Task brief — Give back, exactly as written, the lines from the beginning of the listing through the one that contains "Ostavio publiku da".

Material provided —
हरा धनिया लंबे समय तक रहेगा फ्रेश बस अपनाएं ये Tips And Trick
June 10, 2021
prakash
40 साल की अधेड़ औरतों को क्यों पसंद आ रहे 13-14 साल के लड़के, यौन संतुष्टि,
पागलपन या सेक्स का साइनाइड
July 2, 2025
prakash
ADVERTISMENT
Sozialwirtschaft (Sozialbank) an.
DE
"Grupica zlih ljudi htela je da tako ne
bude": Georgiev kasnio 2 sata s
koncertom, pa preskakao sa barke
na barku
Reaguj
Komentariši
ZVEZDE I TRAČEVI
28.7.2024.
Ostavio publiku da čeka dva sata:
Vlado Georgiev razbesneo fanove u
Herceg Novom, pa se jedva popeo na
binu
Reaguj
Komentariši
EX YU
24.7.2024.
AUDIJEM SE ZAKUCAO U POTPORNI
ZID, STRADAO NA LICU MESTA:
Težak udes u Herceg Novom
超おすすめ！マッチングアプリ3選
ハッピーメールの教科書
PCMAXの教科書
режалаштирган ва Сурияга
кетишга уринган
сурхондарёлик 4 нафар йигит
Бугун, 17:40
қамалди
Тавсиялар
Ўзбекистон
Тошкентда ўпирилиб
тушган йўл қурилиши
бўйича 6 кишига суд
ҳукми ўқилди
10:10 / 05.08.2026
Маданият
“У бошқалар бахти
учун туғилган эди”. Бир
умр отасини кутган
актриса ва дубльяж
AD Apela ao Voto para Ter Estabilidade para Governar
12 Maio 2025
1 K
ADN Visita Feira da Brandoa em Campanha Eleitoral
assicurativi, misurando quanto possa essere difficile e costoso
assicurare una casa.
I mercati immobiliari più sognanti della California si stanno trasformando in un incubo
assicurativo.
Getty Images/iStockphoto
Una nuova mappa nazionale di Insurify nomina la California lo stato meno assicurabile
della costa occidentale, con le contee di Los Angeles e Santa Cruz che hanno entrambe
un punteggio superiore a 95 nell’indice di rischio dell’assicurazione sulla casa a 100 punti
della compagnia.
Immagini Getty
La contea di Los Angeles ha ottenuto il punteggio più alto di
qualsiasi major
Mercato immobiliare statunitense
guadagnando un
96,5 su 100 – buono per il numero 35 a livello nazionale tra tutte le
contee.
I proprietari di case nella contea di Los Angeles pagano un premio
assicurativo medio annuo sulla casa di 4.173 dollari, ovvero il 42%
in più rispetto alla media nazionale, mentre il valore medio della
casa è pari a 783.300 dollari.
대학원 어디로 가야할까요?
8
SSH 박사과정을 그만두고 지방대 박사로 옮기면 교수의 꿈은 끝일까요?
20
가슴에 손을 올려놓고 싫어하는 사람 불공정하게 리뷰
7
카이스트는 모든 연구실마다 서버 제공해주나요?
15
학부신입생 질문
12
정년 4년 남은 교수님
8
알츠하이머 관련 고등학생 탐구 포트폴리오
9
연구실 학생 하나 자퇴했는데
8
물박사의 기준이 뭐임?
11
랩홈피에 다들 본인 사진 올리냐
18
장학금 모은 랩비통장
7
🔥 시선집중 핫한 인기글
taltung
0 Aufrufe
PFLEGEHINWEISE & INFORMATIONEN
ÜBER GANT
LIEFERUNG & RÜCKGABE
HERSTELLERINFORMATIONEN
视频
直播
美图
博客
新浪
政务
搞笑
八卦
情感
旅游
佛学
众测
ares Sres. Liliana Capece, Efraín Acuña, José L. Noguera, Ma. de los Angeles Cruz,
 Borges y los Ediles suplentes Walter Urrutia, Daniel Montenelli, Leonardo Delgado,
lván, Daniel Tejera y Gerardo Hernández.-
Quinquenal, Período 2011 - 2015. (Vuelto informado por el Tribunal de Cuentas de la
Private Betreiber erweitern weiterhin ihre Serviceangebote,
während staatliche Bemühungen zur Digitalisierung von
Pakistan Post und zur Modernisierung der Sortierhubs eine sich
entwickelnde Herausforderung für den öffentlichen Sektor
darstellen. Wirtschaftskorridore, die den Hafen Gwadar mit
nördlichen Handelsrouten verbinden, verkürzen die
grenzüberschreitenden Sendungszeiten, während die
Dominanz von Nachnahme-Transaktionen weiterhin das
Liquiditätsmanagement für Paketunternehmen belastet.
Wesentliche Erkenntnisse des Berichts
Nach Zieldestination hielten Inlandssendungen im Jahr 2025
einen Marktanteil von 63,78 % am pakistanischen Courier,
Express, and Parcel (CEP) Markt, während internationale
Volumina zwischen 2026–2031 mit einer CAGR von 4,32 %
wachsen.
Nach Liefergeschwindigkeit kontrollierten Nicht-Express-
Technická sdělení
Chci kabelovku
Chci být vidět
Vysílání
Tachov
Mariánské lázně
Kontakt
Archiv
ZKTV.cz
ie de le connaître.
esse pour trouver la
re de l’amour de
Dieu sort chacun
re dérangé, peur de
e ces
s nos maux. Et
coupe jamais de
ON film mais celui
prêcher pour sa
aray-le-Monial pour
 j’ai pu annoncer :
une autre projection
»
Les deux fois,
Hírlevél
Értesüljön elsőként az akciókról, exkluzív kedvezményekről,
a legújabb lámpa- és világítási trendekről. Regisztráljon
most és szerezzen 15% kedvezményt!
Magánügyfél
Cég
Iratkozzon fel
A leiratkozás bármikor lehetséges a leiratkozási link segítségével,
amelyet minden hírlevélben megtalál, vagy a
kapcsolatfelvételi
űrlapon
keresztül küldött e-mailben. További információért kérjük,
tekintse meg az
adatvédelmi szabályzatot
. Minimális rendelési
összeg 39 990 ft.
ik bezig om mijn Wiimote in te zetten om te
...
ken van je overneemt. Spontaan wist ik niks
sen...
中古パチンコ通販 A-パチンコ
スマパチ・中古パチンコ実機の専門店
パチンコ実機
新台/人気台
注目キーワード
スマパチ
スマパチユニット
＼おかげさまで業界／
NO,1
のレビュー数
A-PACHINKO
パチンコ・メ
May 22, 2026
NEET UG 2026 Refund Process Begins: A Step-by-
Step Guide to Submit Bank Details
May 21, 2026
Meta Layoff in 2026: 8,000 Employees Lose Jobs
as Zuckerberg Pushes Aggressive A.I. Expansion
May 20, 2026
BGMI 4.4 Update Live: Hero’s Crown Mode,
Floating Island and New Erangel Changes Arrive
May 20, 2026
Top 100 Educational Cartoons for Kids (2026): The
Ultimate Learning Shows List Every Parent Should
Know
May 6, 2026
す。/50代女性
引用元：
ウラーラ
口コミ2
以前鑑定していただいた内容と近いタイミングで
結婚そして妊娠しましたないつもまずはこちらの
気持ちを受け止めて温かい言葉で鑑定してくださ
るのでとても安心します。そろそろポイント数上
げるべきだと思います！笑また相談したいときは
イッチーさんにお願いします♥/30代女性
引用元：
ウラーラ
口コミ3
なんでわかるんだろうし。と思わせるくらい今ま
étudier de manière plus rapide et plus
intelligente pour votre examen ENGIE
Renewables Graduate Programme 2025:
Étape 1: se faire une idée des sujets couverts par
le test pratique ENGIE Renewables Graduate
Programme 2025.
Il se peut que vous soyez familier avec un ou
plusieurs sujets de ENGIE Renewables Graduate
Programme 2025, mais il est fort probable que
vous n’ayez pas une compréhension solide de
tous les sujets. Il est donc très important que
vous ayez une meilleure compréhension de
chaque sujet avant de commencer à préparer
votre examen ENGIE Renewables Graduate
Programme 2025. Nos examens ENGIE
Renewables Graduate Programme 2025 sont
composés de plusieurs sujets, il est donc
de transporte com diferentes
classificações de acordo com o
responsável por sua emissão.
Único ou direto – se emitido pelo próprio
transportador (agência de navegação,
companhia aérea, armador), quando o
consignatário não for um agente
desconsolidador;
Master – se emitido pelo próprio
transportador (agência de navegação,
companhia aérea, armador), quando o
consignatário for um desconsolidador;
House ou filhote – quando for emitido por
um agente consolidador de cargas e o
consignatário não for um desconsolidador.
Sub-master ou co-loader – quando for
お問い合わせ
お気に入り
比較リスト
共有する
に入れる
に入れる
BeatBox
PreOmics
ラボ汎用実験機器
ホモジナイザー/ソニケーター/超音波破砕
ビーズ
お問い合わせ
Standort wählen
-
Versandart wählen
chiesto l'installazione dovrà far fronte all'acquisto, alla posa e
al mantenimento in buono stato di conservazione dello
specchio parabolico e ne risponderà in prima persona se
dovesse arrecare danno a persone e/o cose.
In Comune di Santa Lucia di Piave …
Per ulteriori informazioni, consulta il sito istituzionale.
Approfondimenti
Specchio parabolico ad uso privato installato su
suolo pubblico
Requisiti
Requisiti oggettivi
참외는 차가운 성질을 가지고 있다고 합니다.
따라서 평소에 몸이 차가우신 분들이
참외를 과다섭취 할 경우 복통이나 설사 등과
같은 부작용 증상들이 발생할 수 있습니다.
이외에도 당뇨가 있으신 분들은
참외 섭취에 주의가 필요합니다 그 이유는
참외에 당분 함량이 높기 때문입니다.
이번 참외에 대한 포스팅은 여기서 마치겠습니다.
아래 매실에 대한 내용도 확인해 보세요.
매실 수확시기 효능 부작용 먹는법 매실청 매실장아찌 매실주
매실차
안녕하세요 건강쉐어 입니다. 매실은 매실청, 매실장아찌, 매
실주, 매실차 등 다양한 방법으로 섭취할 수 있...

Response to this task —
हरा धनिया लंबे समय तक रहेगा फ्रेश बस अपनाएं ये Tips And Trick
June 10, 2021
prakash
40 साल की अधेड़ औरतों को क्यों पसंद आ रहे 13-14 साल के लड़के, यौन संतुष्टि,
पागलपन या सेक्स का साइनाइड
July 2, 2025
prakash
ADVERTISMENT
Sozialwirtschaft (Sozialbank) an.
DE
"Grupica zlih ljudi htela je da tako ne
bude": Georgiev kasnio 2 sata s
koncertom, pa preskakao sa barke
na barku
Reaguj
Komentariši
ZVEZDE I TRAČEVI
28.7.2024.
Ostavio publiku da čeka dva sata:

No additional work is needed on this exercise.